The majority of people actually want to be advised what to like, so aggregators & filters are where you need to be. No wonder an iTunes or e-music feature can be worth so much – such real estate is valuable, as it will be on successful new digital aggregators such as ISPs, when they arrive. Although it’s hard to get onto these, in the same way it is to reach mainstream media gatekeepers, you can service them better with varied, regularly refreshed content and you should strive to build a relationship with music programmers and content editors purely through innovating with content. Beck is pretty inspiring when it comes to this sort of stuff.
Rule C – Make sure that your representatives get Rules A&B
A label might still be ‘Route 1’ to reaching an audience (discuss). But you do need to think about what audience you want to reach and for how long do you want to keep that audience. With labels working the Hype Machine ever faster out of sheer necessity, you may reach a wider audience more quickly, but with no guarantee of longevity – in fact a risk of flash-in-the-pan like transience that may prove hard to recover from in the longer term. This is complicated and deserves more detailed analysis.
Fan loyalty is hard to build and harder to hold on to. Actual research with consumers, as well as the market data, confirms that loyalty is on the wane. Yes, you can carefully manage e-mail lists and work hard on engagement tools like digital service profiles and blogs. You should definitely work on more episodic content releases – shorter EP’s, live sessions etc. and keep some exclusives for your own lists even though you are reaching smaller audiences than the big digital platforms (these are crammed full, remember).

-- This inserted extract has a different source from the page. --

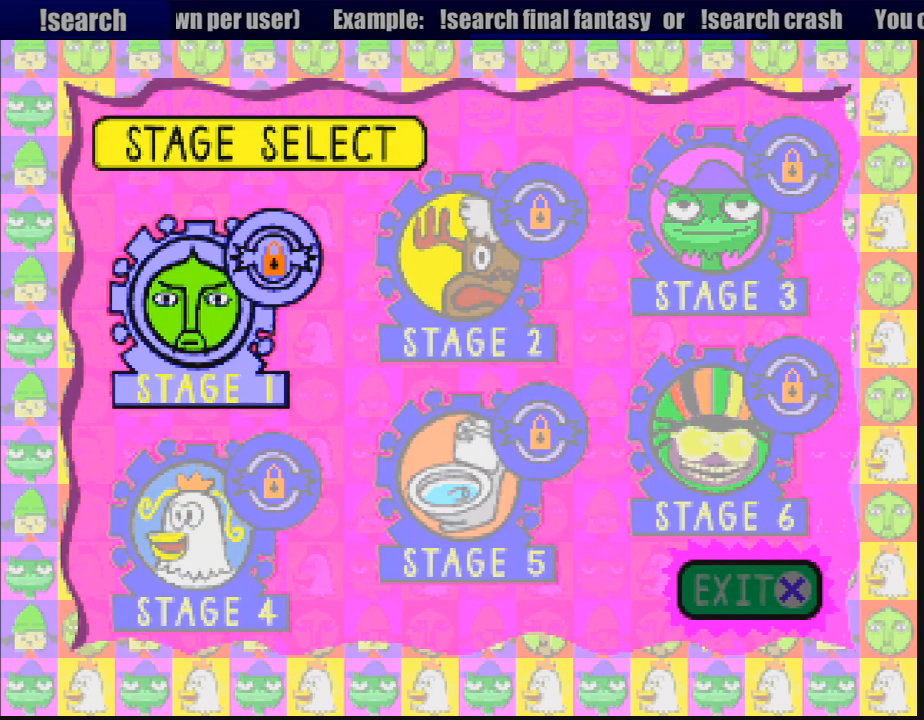
{"buttons": ["DPAD_DOWN"], "events": [[483, "DPAD_DOWN", "down"]]}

From some recent presentations made elsewhere and from comments on this blog, there is a growing list of new artists who might be working their way slowly to a workable, pragmatic DIY model (Corey Smith, Ingrid Michaelson, Jill Sobule, Joe Purdy, Jonathan Coultan ). These have all been stated as examples of the new ‘middle class’ of artists who can make a viable living from making music. Whether or not they want to be classified in such a way I have no idea. That’s back to the opening quote and for every artist starting out these days, to seriously consider.